I have pointed out in “The Goose-step” that an actual majority of the regents of this university are Power Trust officials or attorneys; and the same is true of the council which controls the alumni. I have nothing more important to tell you than this, because hydro-electric power is the issue of our time; the Power Trust is today what the railroads and Standard Oil were a generation ago, the chief active corrupter of our public life. At the last meeting of the National Electric Light Association they brought up an elaborate program for “getting the university professors, holding “institutes” for them, employing them to write literature, and giving them jobs in local public utilities. This report was not formally adopted—it was thought not to be “tactful”; they would just put it through without saying anything!

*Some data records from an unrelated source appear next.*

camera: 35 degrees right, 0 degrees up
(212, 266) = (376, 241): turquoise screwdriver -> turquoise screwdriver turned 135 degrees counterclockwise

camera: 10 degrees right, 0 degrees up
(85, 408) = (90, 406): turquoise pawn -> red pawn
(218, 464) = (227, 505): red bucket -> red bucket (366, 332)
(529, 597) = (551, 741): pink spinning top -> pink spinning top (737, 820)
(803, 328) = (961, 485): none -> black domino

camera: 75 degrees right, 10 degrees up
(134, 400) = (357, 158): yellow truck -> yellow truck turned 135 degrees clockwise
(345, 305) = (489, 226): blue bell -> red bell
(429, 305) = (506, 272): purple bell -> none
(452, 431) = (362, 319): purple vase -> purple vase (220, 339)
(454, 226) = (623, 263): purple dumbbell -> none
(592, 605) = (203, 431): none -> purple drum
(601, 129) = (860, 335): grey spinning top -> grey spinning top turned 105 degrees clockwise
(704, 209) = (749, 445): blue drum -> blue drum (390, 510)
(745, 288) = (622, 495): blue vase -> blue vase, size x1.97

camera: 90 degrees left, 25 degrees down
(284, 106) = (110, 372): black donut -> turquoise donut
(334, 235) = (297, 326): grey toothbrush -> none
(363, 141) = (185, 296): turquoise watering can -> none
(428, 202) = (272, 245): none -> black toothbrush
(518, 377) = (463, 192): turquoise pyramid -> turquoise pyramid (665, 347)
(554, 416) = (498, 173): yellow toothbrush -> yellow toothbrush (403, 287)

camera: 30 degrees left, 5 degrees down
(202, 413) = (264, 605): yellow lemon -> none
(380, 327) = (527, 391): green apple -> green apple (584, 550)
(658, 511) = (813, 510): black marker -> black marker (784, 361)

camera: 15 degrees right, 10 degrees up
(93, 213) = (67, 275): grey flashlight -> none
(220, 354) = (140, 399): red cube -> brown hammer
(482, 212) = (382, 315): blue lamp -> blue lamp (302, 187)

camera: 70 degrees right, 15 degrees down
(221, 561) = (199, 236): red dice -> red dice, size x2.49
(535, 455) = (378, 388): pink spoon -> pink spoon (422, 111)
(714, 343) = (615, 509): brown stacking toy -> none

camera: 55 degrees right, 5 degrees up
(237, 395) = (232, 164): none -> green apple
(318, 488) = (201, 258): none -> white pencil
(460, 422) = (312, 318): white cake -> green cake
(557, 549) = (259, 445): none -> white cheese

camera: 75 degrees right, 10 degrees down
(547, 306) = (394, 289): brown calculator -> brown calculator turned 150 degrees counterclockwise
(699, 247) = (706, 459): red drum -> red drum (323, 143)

Professor Vladimir Karapetoff, of the College of Engineering at Cornell, sends to a friend of mine samples of the poison dope which is being fed to college professors. This particular dose comes from Philip Torchio, a high-salaried engineer for a number of electrical companies; it is sent free, and for no particular reason that the recipient knows. The subject is “depreciation,” the substance of the argument being that public utilities never depreciate, and so dividends should be collected on the basis of the original cost! This argument is signed by two supposed-to-be public officials, both of whom turn out to be on the pay-roll of the Consolidated Gas Company of New York, a Standard Oil concern. One of them began his life as an active “reformer” in New York, then became counsel for the Public Service Commission at fifteen thousand dollars a year, and prepared a case for the people against the Consolidated Gas Company. On the very day that the case came to trial he went over to the gas company, and became their chief counsel, and carried over to their side every particle of the evidence which he had prepared for the benefit of the public!
That is just one incident, to show you how the dice are loaded against you in the world of education. In every great university throughout the United States today there are rascals of this sort, posing as scientists, and carrying on intrigues against the public welfare. And every instructor in high school, and every professor in colleges who touches on such subjects meets these intriguers with the dice loaded against him; that is, he knows that to oppose the rascals means to forfeit promotion, and perhaps his job.
How beautifully the Black Hand has got the professors frightened in the universities of California was proven by George P. West, who formed an organization to work for the repeal of the criminal syndicalism law. He got the backing of the Episcopal bishop and the Catholic archbishop of San Francisco, and it was proposed to have some university professor prepare an entirely disinterested study of the actual workings of this law. Mr. West wrote to the professor of economics at Stanford, asking him to name a competent man; he received in reply a cold letter, declining his request. He went to talk with the economics men at the University of California, and not one of them was willing to meet him in the faculty room; they asked him to take a walk! Not one of these young instructors or research men was willing to take the job, even with a good salary attached, and with the backing of two bishops!